#### Problem to solve:
Since only the text is wanted, print every entry below exactly and omit the images.

━━━ Given data ━━━

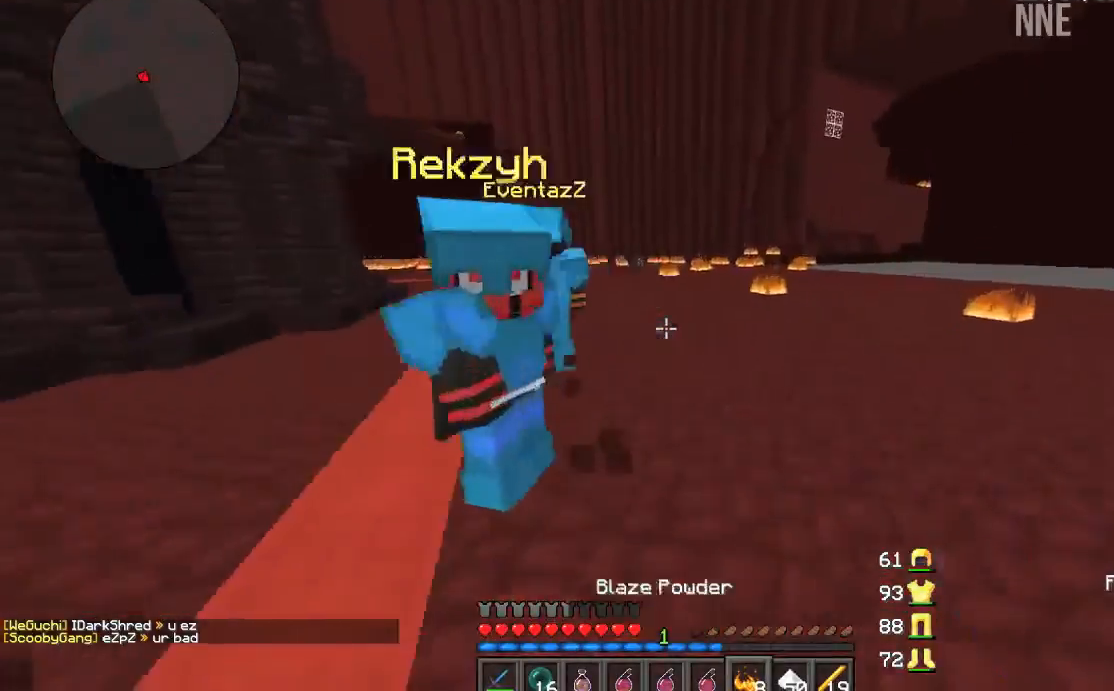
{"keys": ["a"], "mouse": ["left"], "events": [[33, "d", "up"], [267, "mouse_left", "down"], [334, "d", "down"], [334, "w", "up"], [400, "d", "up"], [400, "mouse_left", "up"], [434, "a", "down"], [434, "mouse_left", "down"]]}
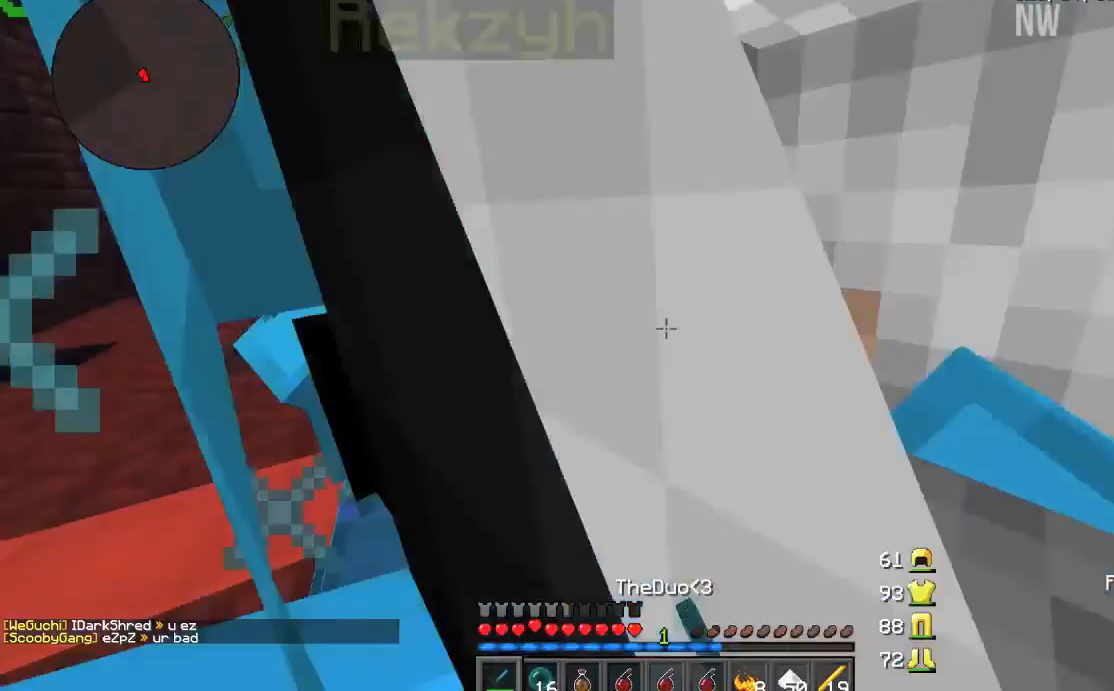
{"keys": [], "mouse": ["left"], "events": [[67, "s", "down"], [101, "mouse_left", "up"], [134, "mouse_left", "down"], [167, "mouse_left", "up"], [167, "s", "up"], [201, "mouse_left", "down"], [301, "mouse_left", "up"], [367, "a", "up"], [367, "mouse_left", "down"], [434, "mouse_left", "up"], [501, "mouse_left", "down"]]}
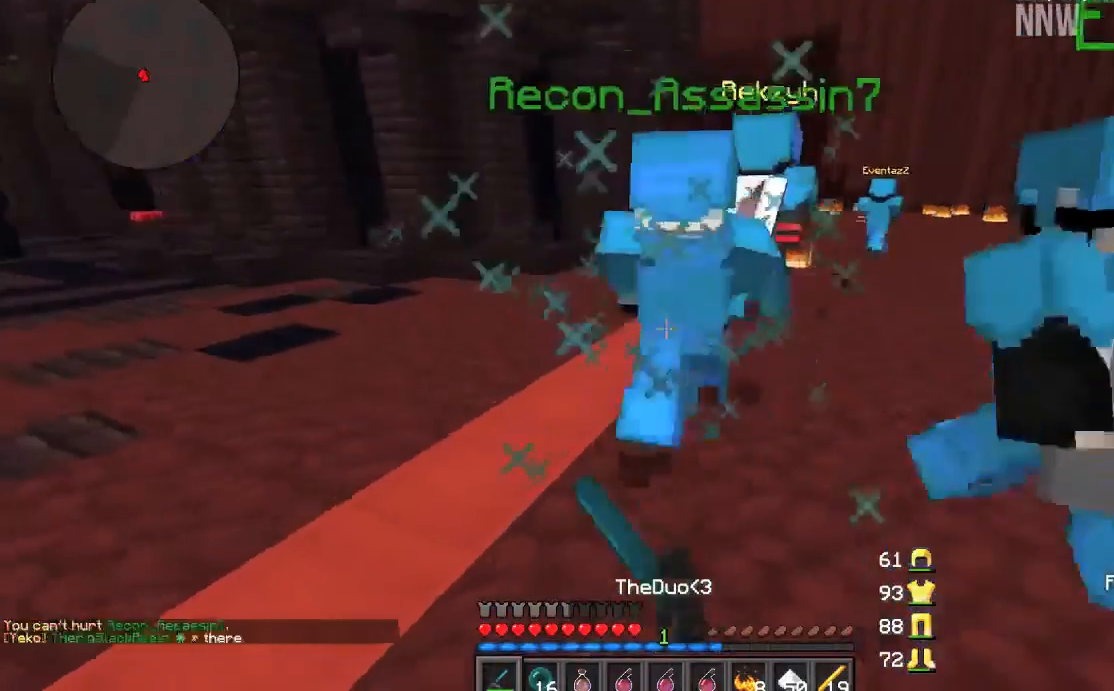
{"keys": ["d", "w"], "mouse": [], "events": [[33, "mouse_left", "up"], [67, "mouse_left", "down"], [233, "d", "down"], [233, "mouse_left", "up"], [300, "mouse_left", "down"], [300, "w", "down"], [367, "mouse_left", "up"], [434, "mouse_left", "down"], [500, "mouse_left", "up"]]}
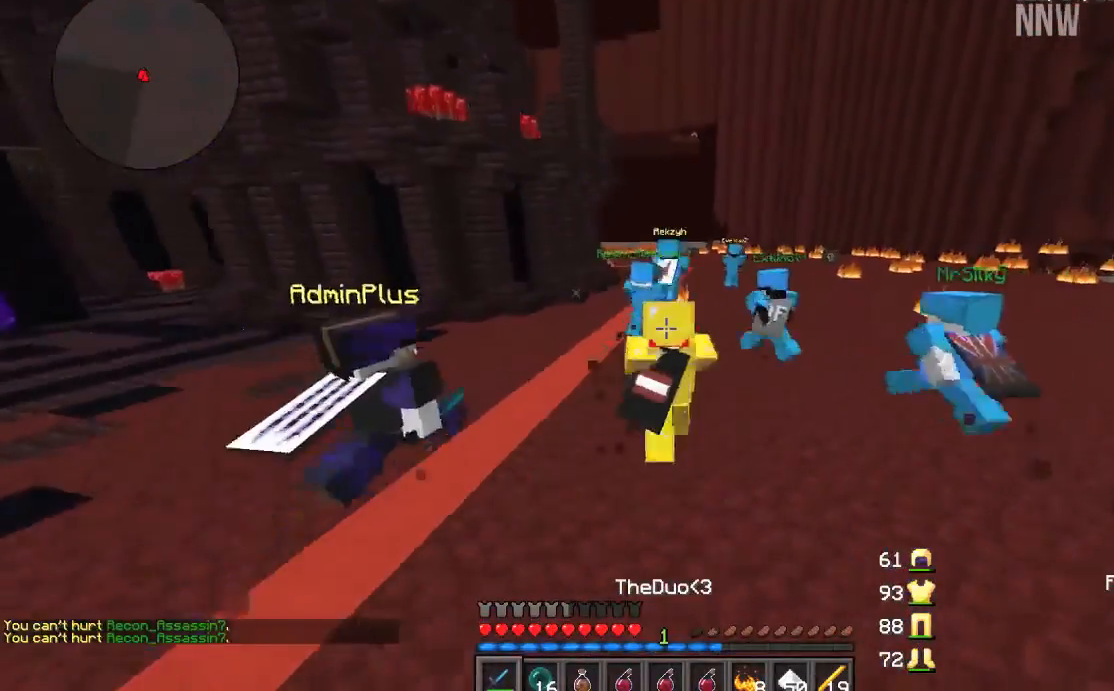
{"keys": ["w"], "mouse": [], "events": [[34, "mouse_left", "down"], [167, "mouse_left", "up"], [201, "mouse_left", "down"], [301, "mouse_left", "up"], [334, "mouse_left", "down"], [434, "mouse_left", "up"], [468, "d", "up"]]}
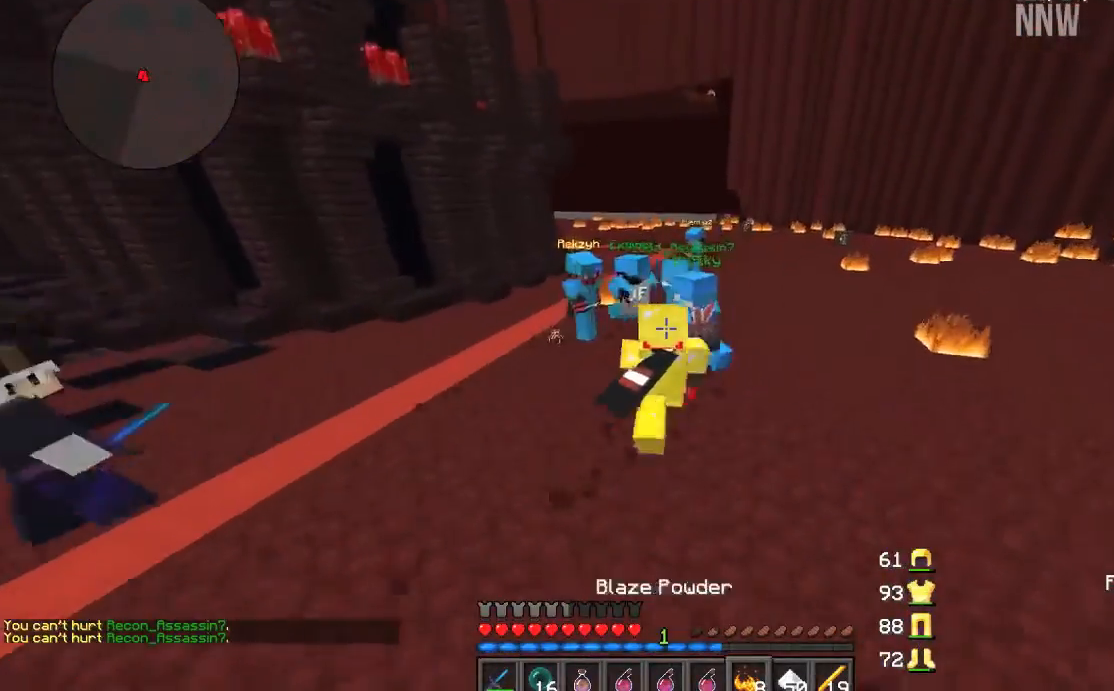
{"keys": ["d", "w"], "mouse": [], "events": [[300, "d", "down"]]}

━━━

#### Exercise answer:
{"keys": ["a"], "mouse": ["left"], "events": [[33, "d", "up"], [267, "mouse_left", "down"], [334, "d", "down"], [334, "w", "up"], [400, "d", "up"], [400, "mouse_left", "up"], [434, "a", "down"], [434, "mouse_left", "down"]]}
{"keys": [], "mouse": ["left"], "events": [[67, "s", "down"], [101, "mouse_left", "up"], [134, "mouse_left", "down"], [167, "mouse_left", "up"], [167, "s", "up"], [201, "mouse_left", "down"], [301, "mouse_left", "up"], [367, "a", "up"], [367, "mouse_left", "down"], [434, "mouse_left", "up"], [501, "mouse_left", "down"]]}
{"keys": ["d", "w"], "mouse": [], "events": [[33, "mouse_left", "up"], [67, "mouse_left", "down"], [233, "d", "down"], [233, "mouse_left", "up"], [300, "mouse_left", "down"], [300, "w", "down"], [367, "mouse_left", "up"], [434, "mouse_left", "down"], [500, "mouse_left", "up"]]}
{"keys": ["w"], "mouse": [], "events": [[34, "mouse_left", "down"], [167, "mouse_left", "up"], [201, "mouse_left", "down"], [301, "mouse_left", "up"], [334, "mouse_left", "down"], [434, "mouse_left", "up"], [468, "d", "up"]]}
{"keys": ["d", "w"], "mouse": [], "events": [[300, "d", "down"]]}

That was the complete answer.